(Material to process Opens)

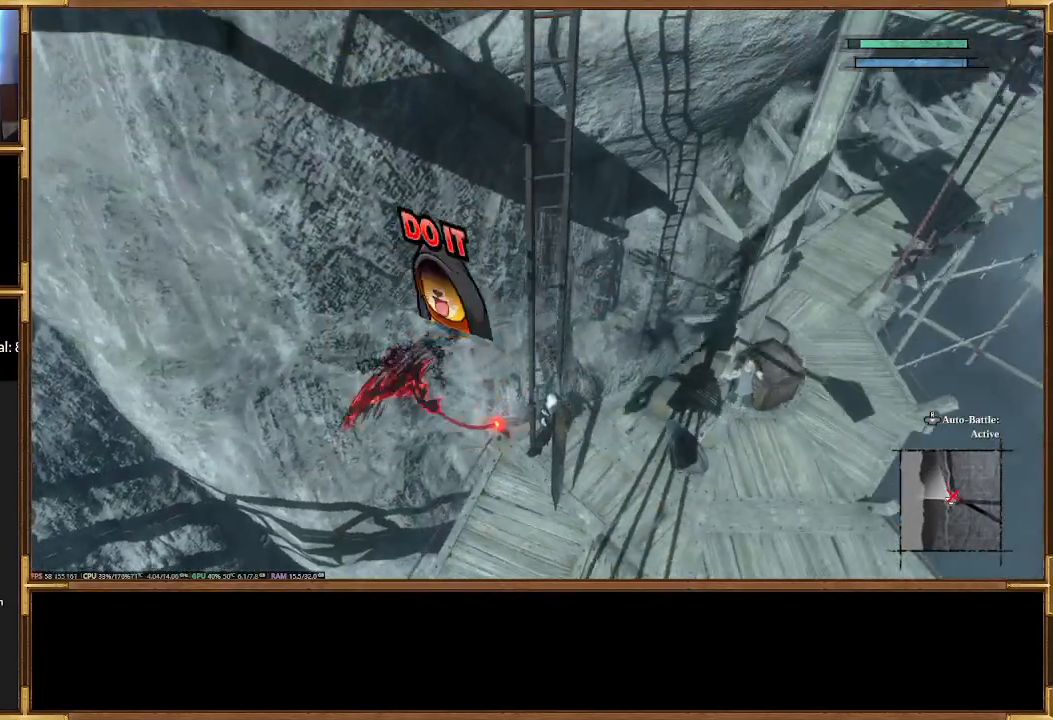
Gameplay with a controller (PlayStation layout); each line is a JSON object with the inputs held at the frame after it. "events" lists button and stick changes between this image and that frame as [ms after this image, input, new state], when the widget could be followed in between. Not read: left_stick right_stick.
{"buttons": ["R2"], "events": [[33, "R2", "down"]]}
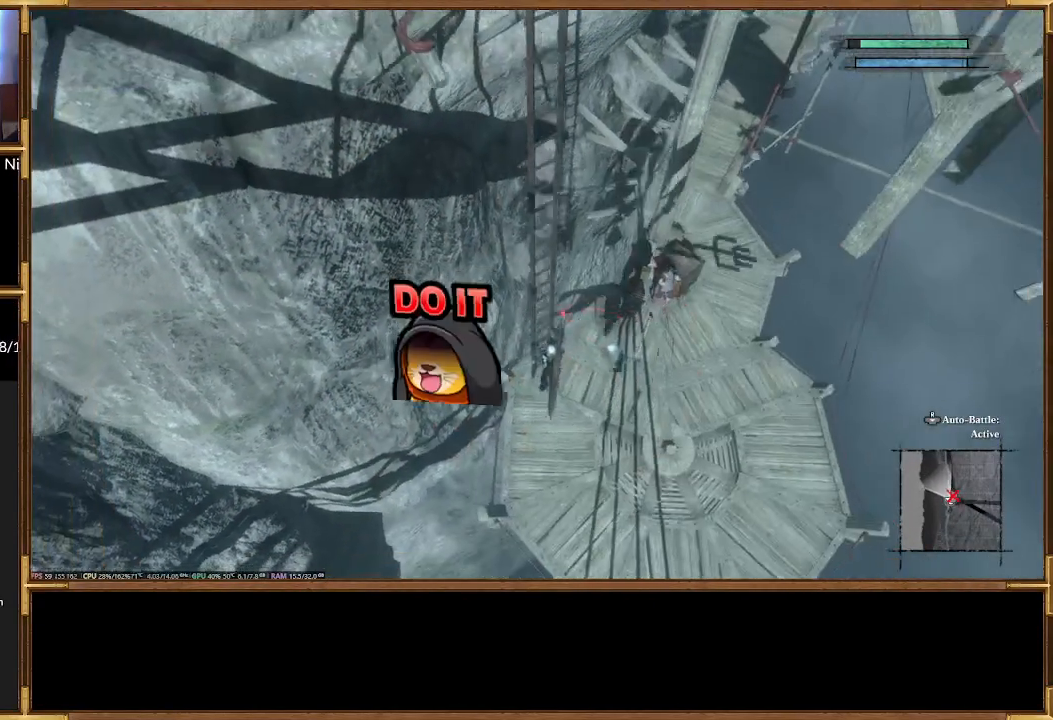
{"buttons": ["R2"], "events": []}
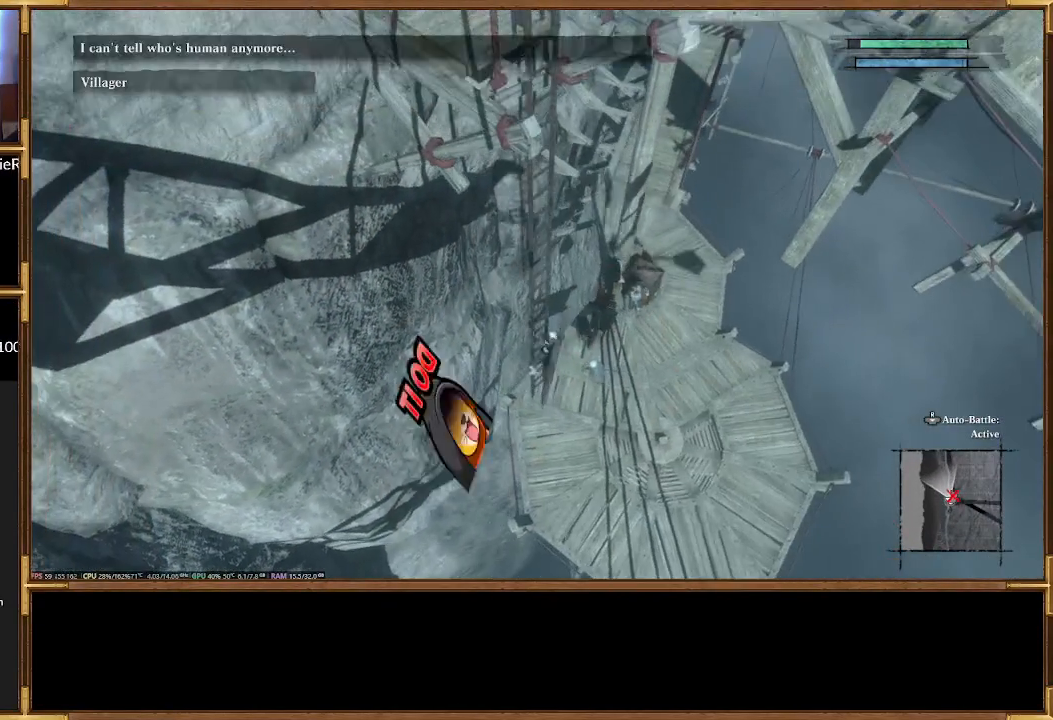
{"buttons": ["R2"], "events": []}
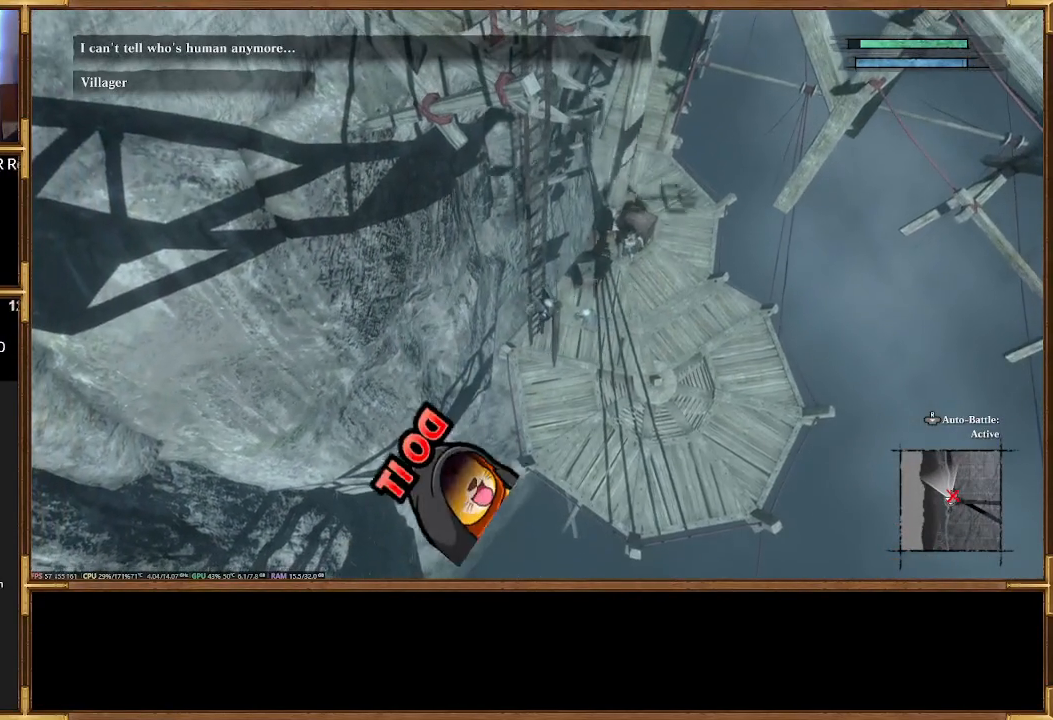
{"buttons": ["R2"], "events": []}
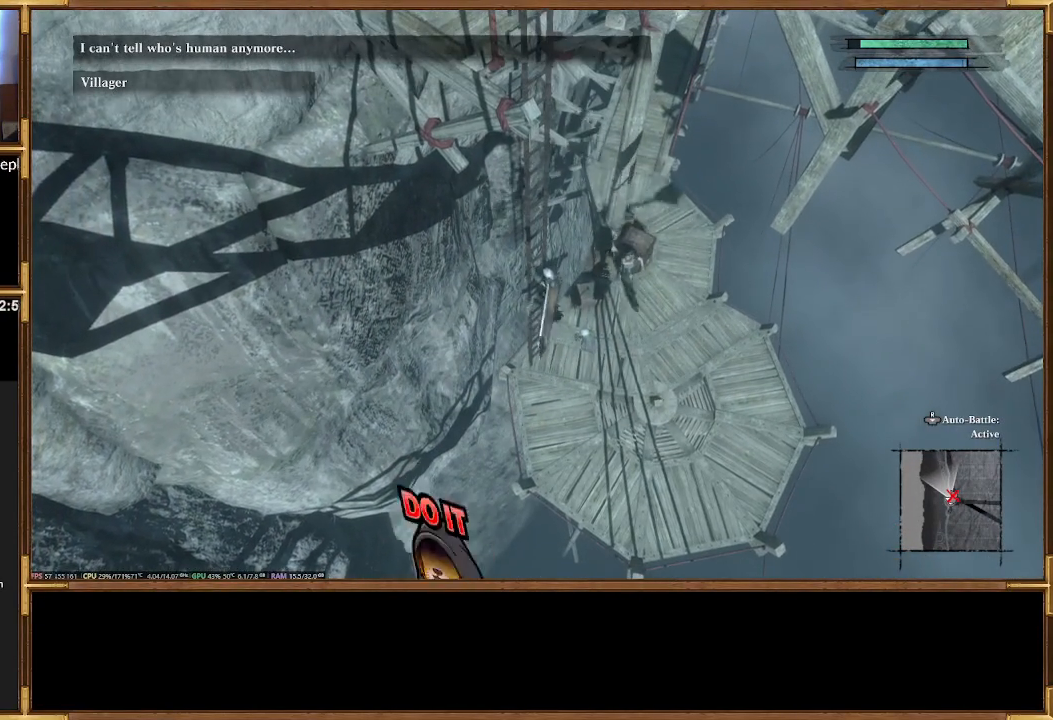
{"buttons": ["R2"], "events": []}
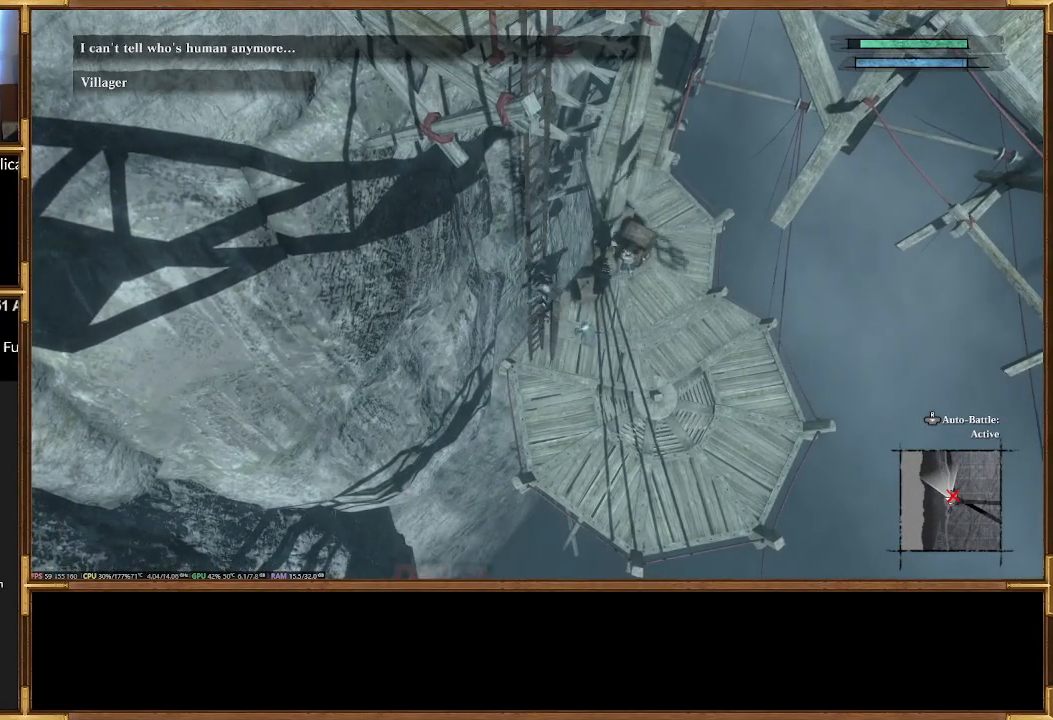
{"buttons": ["R2"], "events": []}
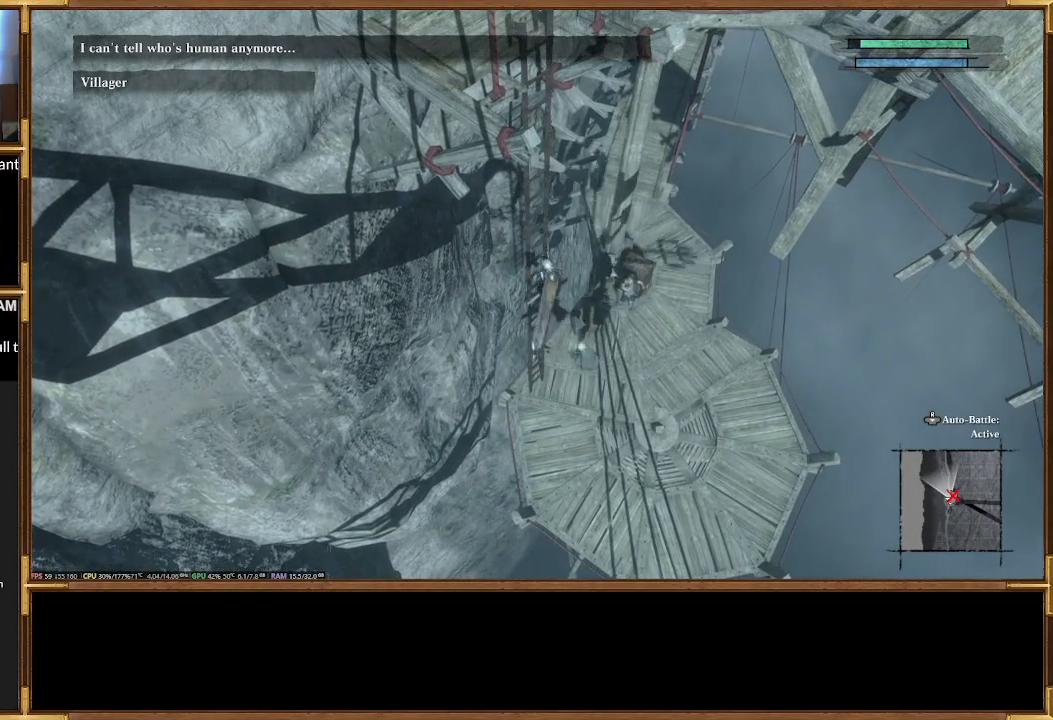
{"buttons": ["R2"], "events": []}
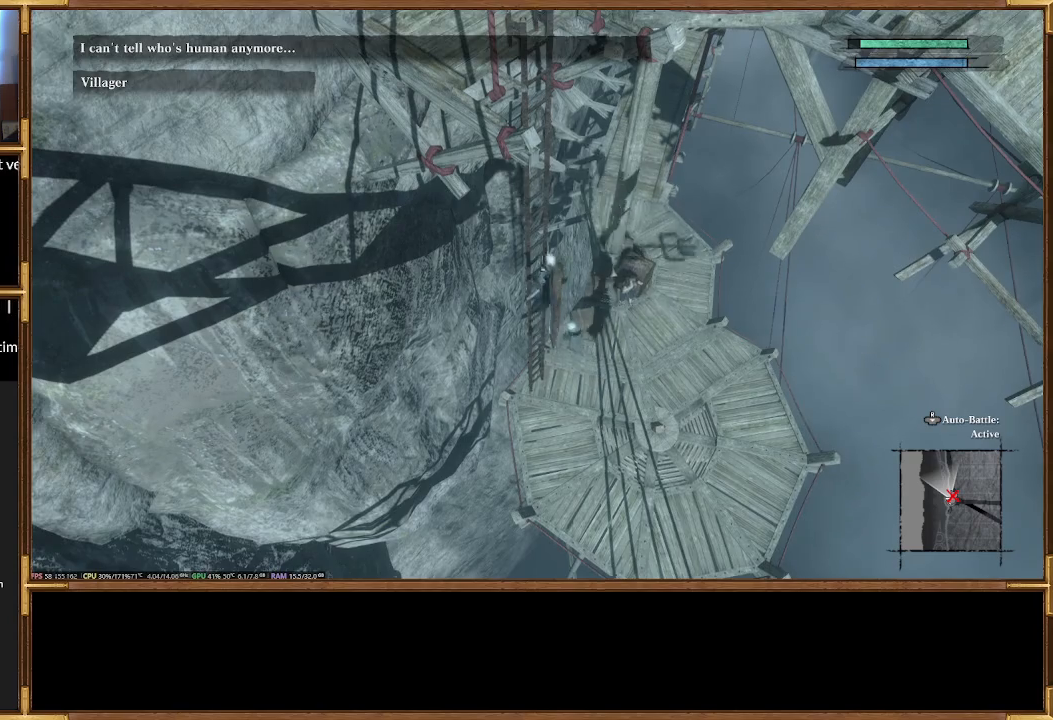
{"buttons": ["R2"], "events": []}
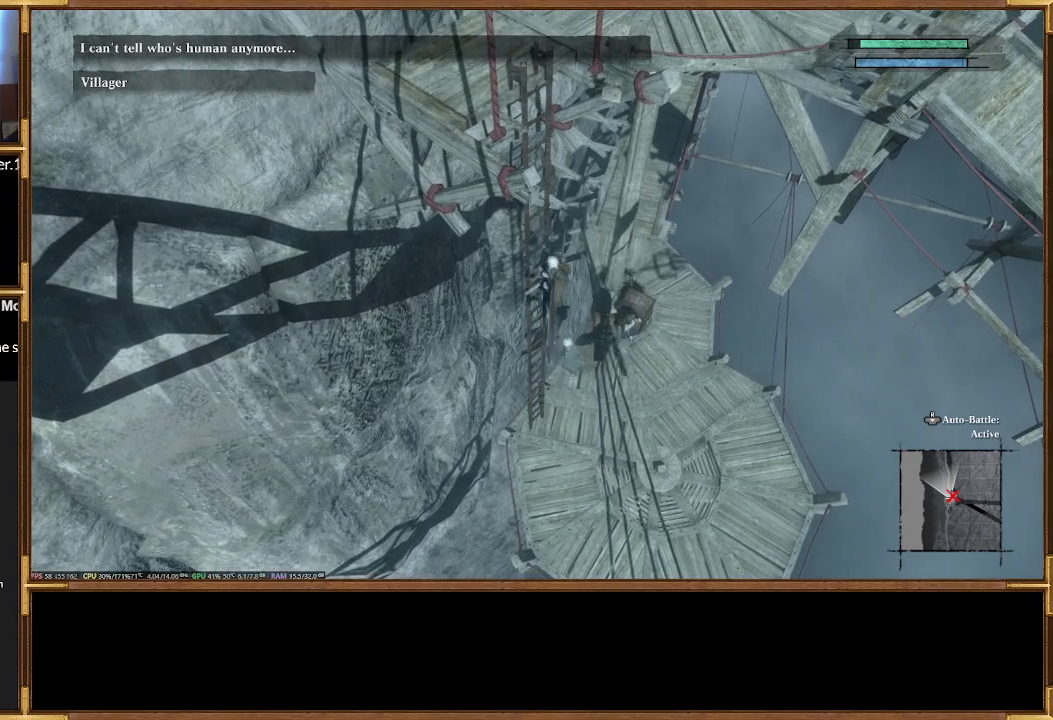
{"buttons": ["R2"], "events": []}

(Material to process Closes)

=== Work order ===
These entries are to be printed again word for word, except for the pictures.

=== Response below ===
Gameplay with a controller (PlayStation layout); each line is a JSON object with the inputs held at the frame after it. "events" lists button and stick changes between this image and that frame as [ms after this image, input, new state], when the widget could be followed in between. Not read: left_stick right_stick.
{"buttons": ["R2"], "events": [[33, "R2", "down"]]}
{"buttons": ["R2"], "events": []}
{"buttons": ["R2"], "events": []}
{"buttons": ["R2"], "events": []}
{"buttons": ["R2"], "events": []}
{"buttons": ["R2"], "events": []}
{"buttons": ["R2"], "events": []}
{"buttons": ["R2"], "events": []}
{"buttons": ["R2"], "events": []}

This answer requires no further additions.